The resistivity of
titanium nitride films is reduced, by about 40% (to less than about 60 muOhm-cm), for example; and, the film
surface roughness is reduced, by about 45% (to less than 6 Å) by using a combination of particular
process conditions during deposition of the film. In particular,
titanium atoms produced by
impact of
inert gas ions upon a
titanium target travel through a
high density, inductively coupled rf
plasma, an
ion metal plasma (IMP), in which the titanium atoms are at least partially ionized. The ionized titanium ions are contacted with ionized
nitrogen atoms also present in the
processing chamber. The
resultant gas phase composition is contacted with the surface of a
semiconductor substrate on which a
titanium nitride barrier layer is to be deposited. By controlling the
gas phase deposition mixture composition, the quantity of the deposition mixture contacting the
substrate surface over a given time period, and the pressure in the process vessel, the resistivity and
surface roughness of the
titanium nitride layer is adjusted. The resistivity of the
titanium nitride barrier layer is principally determined by the
crystal orientation of the titanium
nitride. The more nearly the
crystal orientation approaches 100% of the {200} orientation (the lower the percentage of {111} orientation), the lower the film resistivity.

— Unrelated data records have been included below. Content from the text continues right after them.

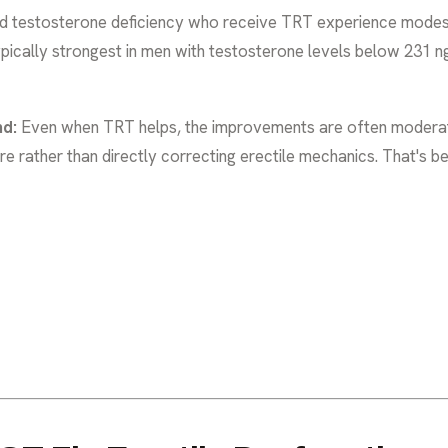
d testosterone deficiency who receive TRT experience modes
typically strongest in men with testosterone levels below 231 n
nd:
Even when TRT helps, the improvements are often moderat
ire rather than directly correcting erectile mechanics. That's 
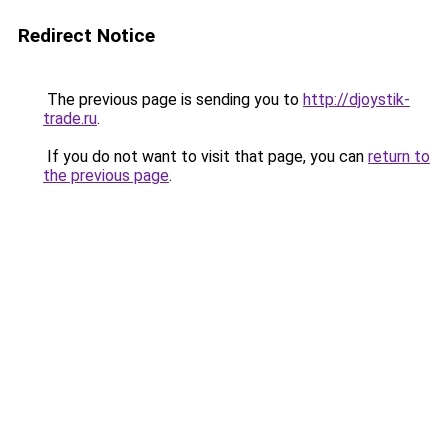
Redirect Notice
The previous page is sending you to
http://djoystik-
trade.ru
.
If you do not want to visit that page, you can
return to
the previous page
.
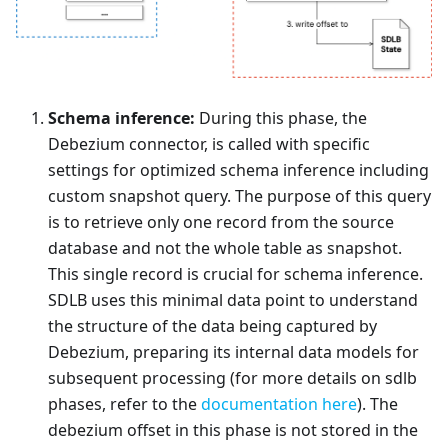
Schema inference:
During this phase, the
Debezium connector, is called with specific
settings for optimized schema inference including
custom snapshot query. The purpose of this query
is to retrieve only one record from the source
database and not the whole table as snapshot.
This single record is crucial for schema inference.
SDLB uses this minimal data point to understand
the structure of the data being captured by
Debezium, preparing its internal data models for
subsequent processing (for more details on sdlb
phases, refer to the
documentation here
). The
debezium offset in this phase is not stored in the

Crystal orientation is obtained by increasing the ionized content of the deposition mixture and by slowing the rate of deposition of the titanium
nitride film (
barrier layer). The
surface roughness of the titanium nitride layer is reduced principally by reducing the pressure in the process vessel, which affects the film formation dynamics. An increase in ionized content of the deposition mixture helps reduce surface roughness until an inflection point is reached, after which surface roughness increases with increased ionized content.